Panasonic DMR-EX98V DVD/HDD/VHS Recorder Review


Key Specifications

  • Review Price: £448.90

With the ability to record onto hard-disk, DVD and VHS, the DMR-EX98V stakes a claim for the title of Ultimate Recording Solution™. Panasonic sticks one of these multi-talented machines in its range every year to cater for those who want the flexibility and convenience of DVD and HDD recording, but also have lots of VHS tapes still lurking in their cupboards. And because everything is combined into one tidy unit, you can transfer material internally between hard-disk, DVD and VHS tape (in any direction) and make back-up copies of your precious recordings.

The unit also features video upscaling to 720p, 1080i and 1080p, which makes it possible not only to watch DVDs, live TV and recordings in hi-def resolution, but also VHS tapes – a clever fusion of old and new technology that helps combat the problem of watching a low-quality source on a cutting-edge HD TV.

The inclusion of a VHS deck understandably makes the unit podgier than your average DVD/HDD combi but Panasonic has done a good job of masking this fact with a dashing black finish and a mirrored panel on the fascia. Within this panel is an illuminated display that uses large, easy-to-read digits and an indicator that tells you which drive is currently selected. Also on the front are buttons that activate one-touch copying between any of the drives.

The mirrored panel opens to reveal a few more buttons and a selection of auxiliary sockets, including S-video, composite and stereo audio inputs, plus a DV input to transfer camcorder footage. Even more generously, the DMR-EX98V provides a USB port and an SD card slot, the latter allowing you to view still pictures and SD Video files captured on Panasonic camcorders, or transfer them to the hard-disk. It also supports SDHC (High Capacity) cards of between 4GB and 16GB.
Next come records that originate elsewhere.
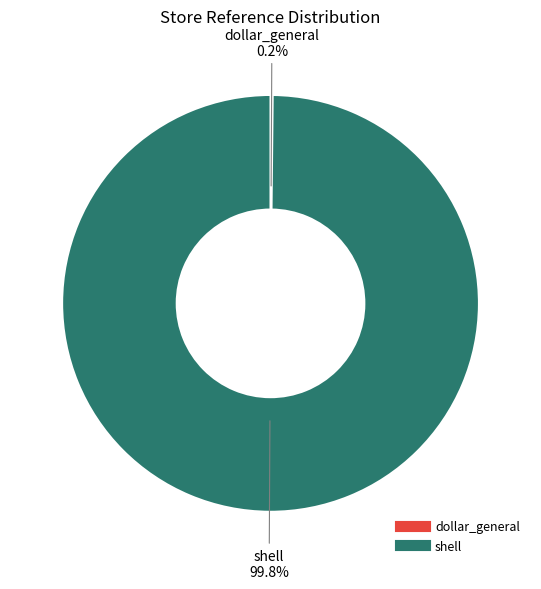

Is there any slice that represents more than half of the pie?

Yes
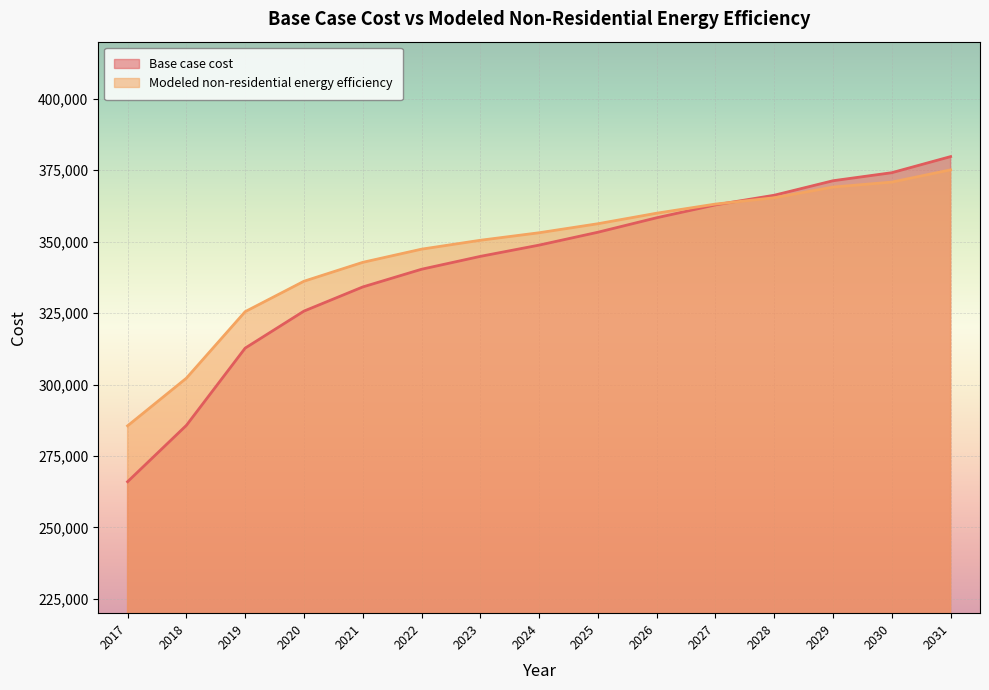

Reading right to left, list all the values displayed in this chart.

Base case cost: 2031=379776.6	2030=374144.6	2029=371328.5	2028=366259.7	2027=362880.4	2026=358374.8	2025=353305.9	2024=348800.3	2023=344857.8	2022=340352.2	2021=334156.9	2020=325708.8	2019=312755.0	2018=285721.1	2017=266008.9
Modeled non-residential energy efficiency: 2031=375143.8	2030=370854.6	2029=369117.0	2028=365372.2	2027=363166.6	2026=359967.9	2025=356283.1	2024=353125.9	2023=350496.8	2022=347383.0	2021=342772.1	2020=336157.9	2019=325514.7	2018=302231.1	2017=285557.9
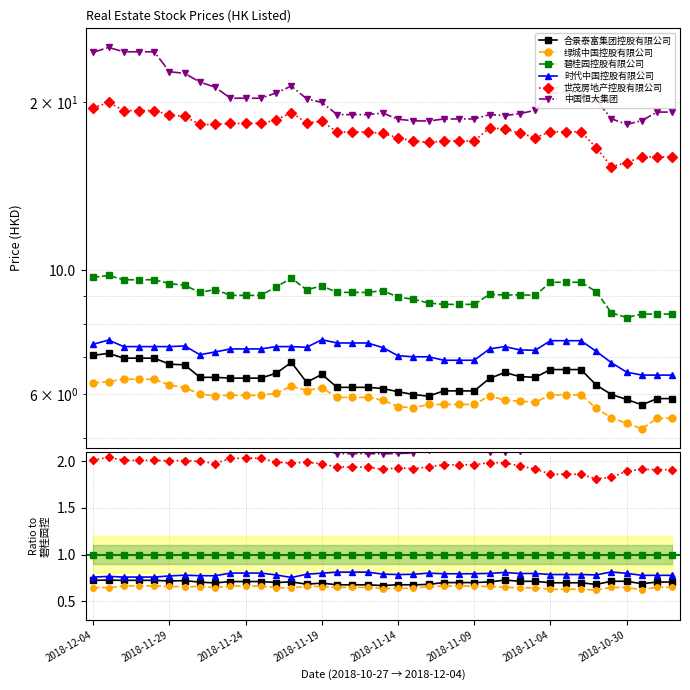

What is the difference between the highest and lowest values at 28?

1.5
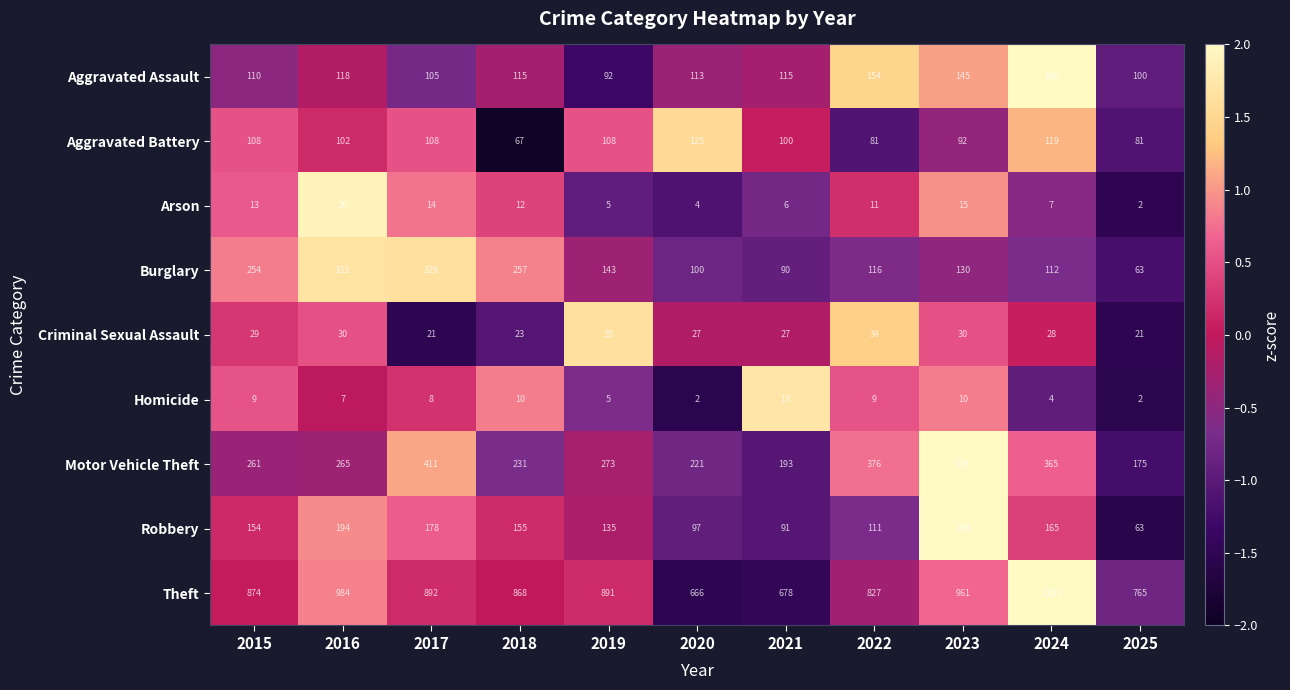

What is the sum of all Arson values?

109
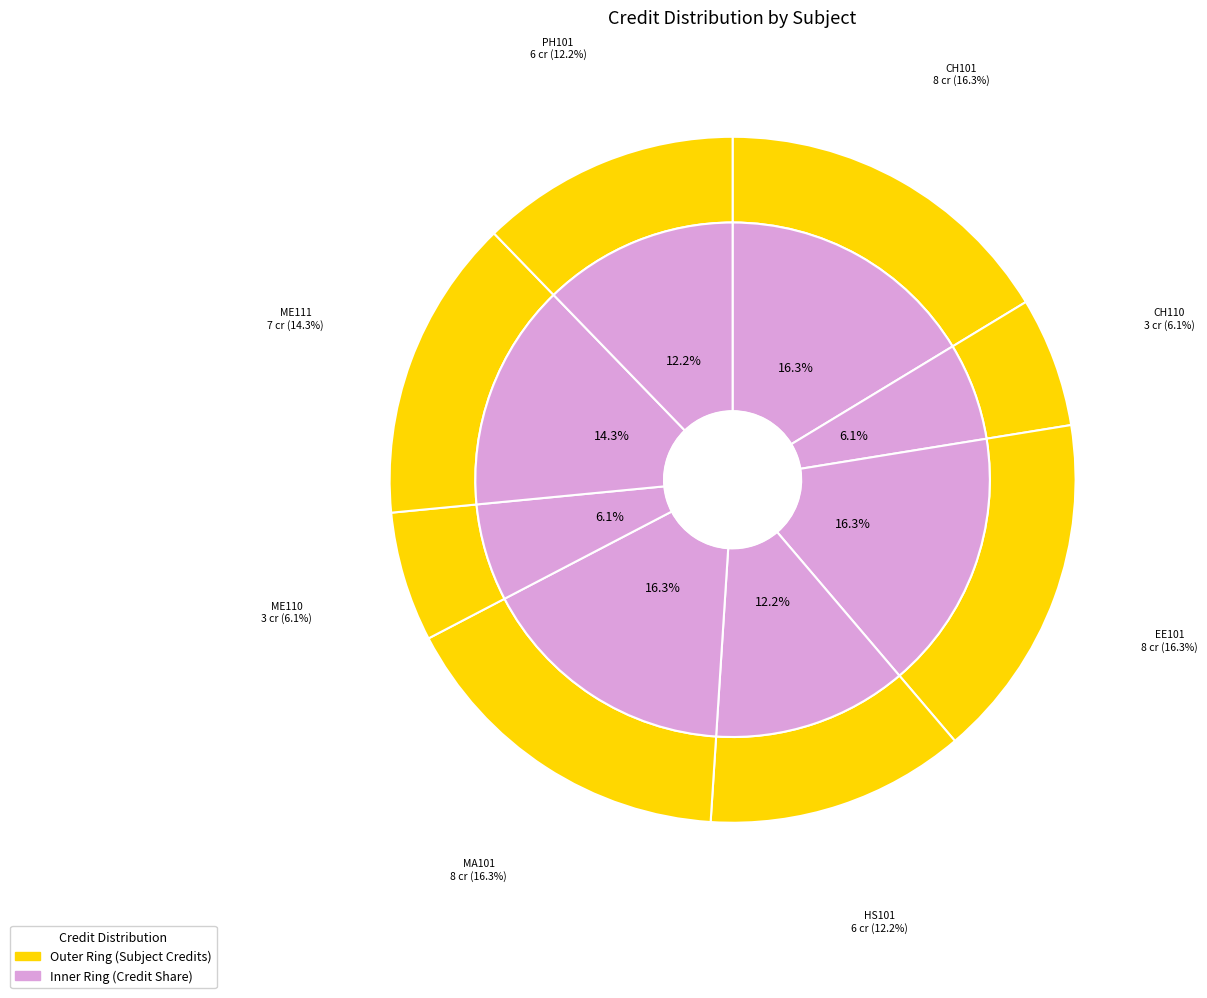

To the nearest percent, what is the combined percentage of CH110 and ME110?

12%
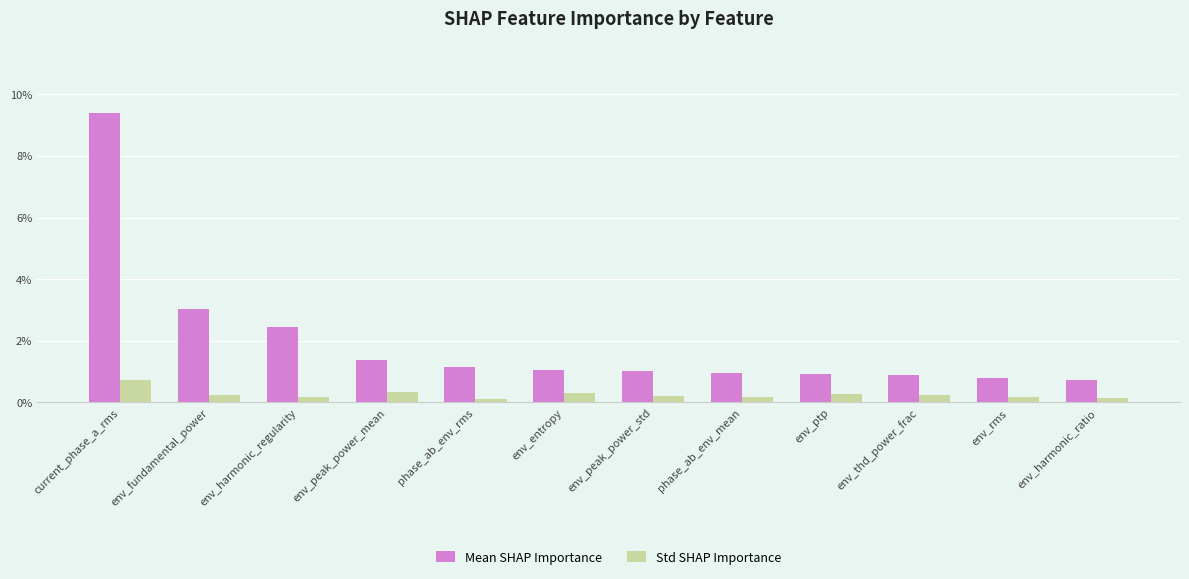

What are all the series names shown in the legend?

Mean SHAP Importance, Std SHAP Importance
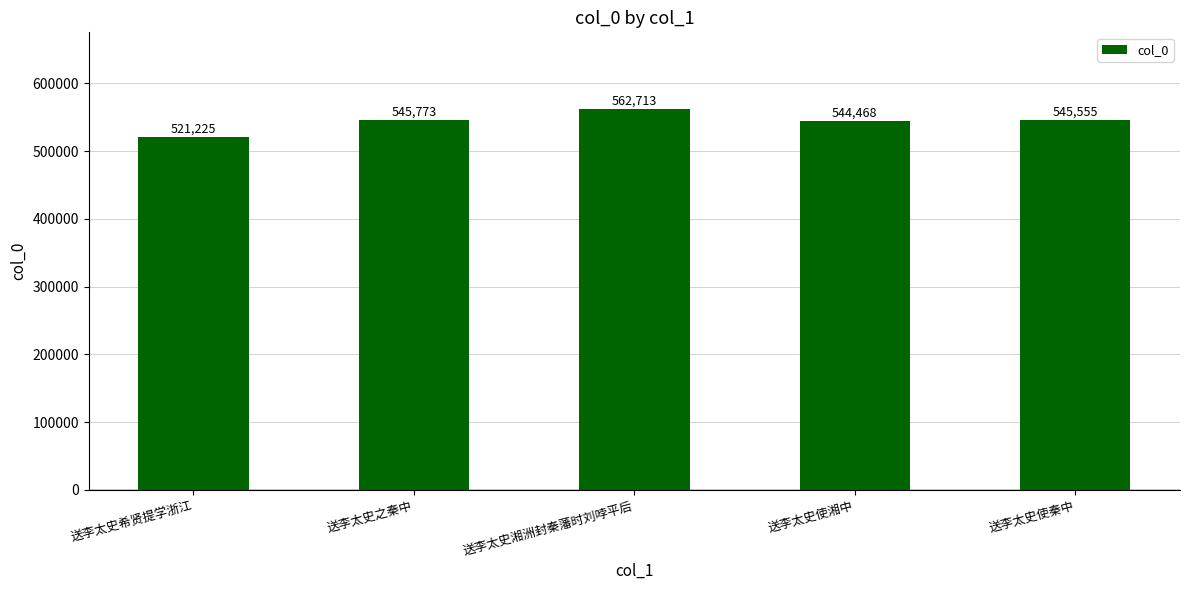

List the labels in order of value, smallest first.

送李太史希贤提学浙江, 送李太史使湘中, 送李太史使秦中, 送李太史之秦中, 送李太史湘洲封秦藩时刘哱平后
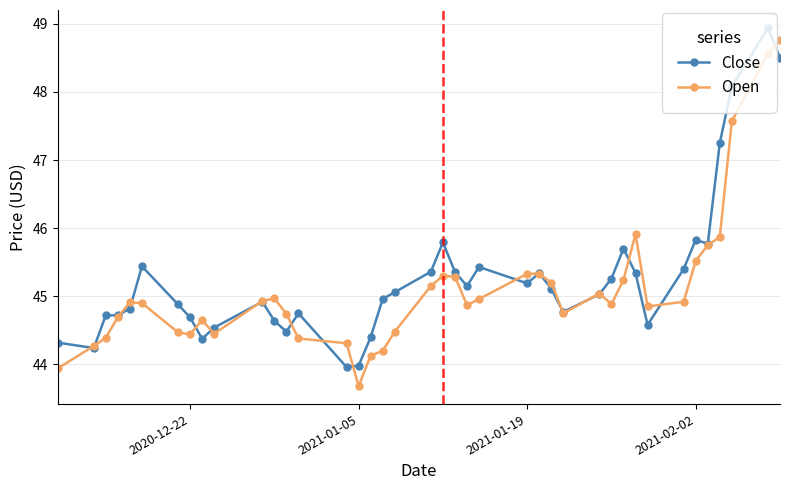

True or false: Close and Open cross at least once.

True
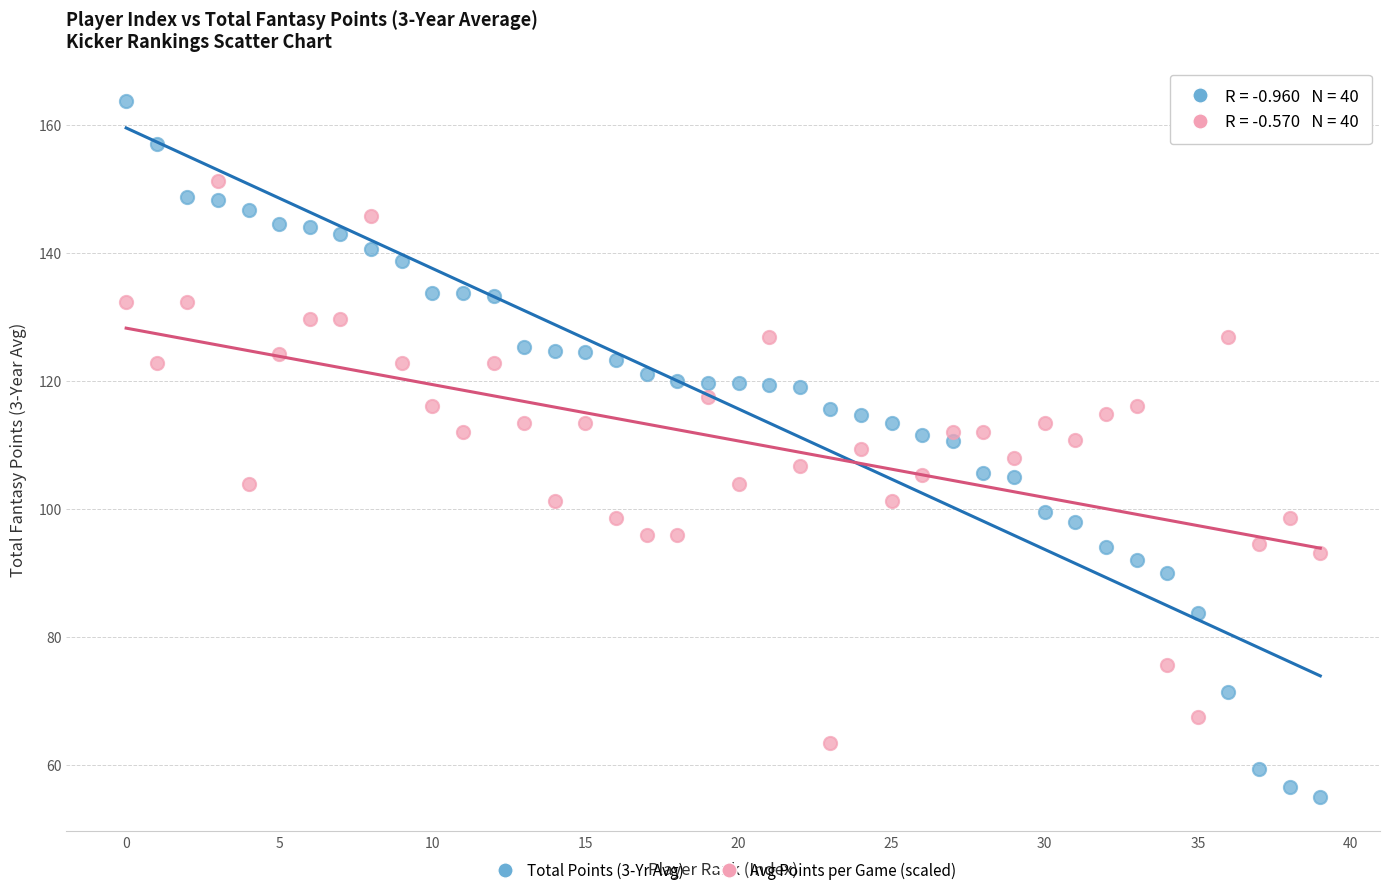

Which series contains the highest Y value?

Total Points (3-Yr Avg)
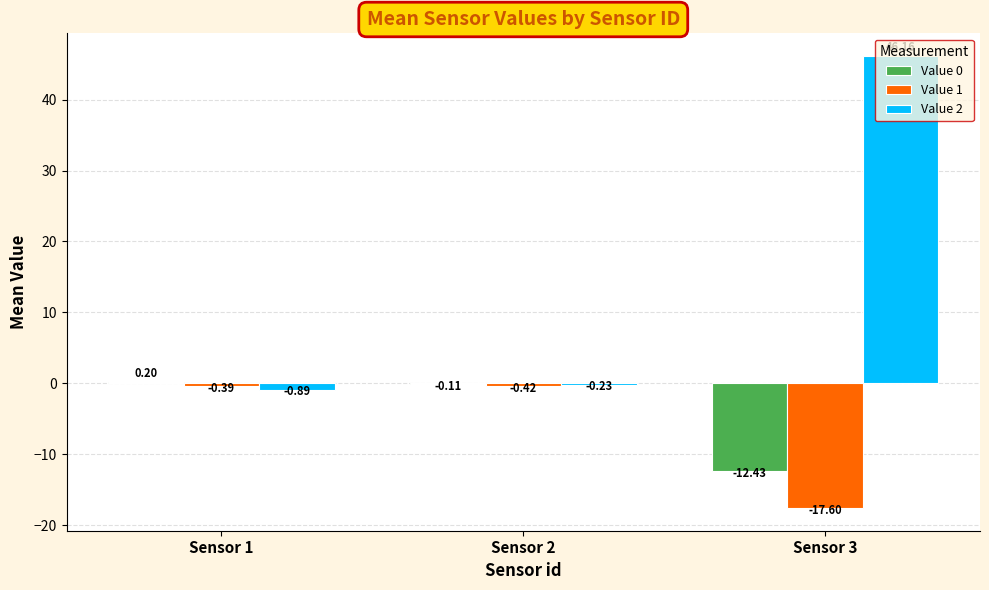

What is the total value across all series at Sensor 1?

-1.1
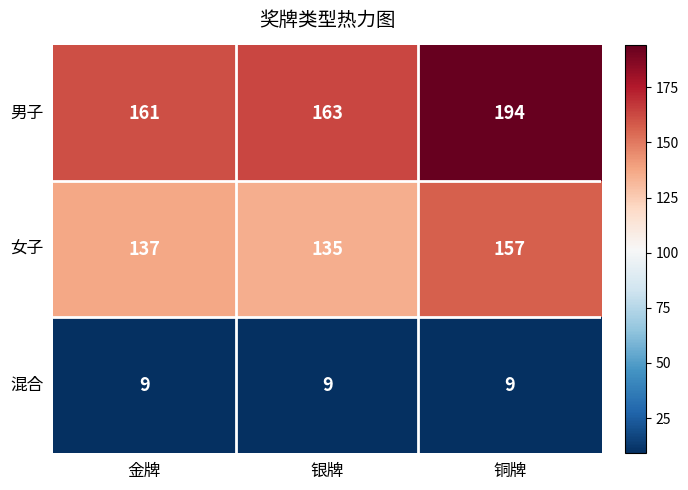

True or false: 男子 has a value of 194 at 铜牌.

True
The rear panel is satisfyingly busy, boasting an HDMI v1.3 output that supports Deep Colour, Viera Link HDMI CEC and the aforementioned video upscaling, as well as a set of component sockets and an RGB-capable SCART output. For lower-quality needs, there are also S-video and composite outputs and if you want to record from external devices (such as a Sky box or Freeview receiver) then the RGB-capable SCART input lets you do so in superb quality. Digital audio duties are handled by the single optical output, which outputs Dolby Digital, DTS, MPEG and PCM.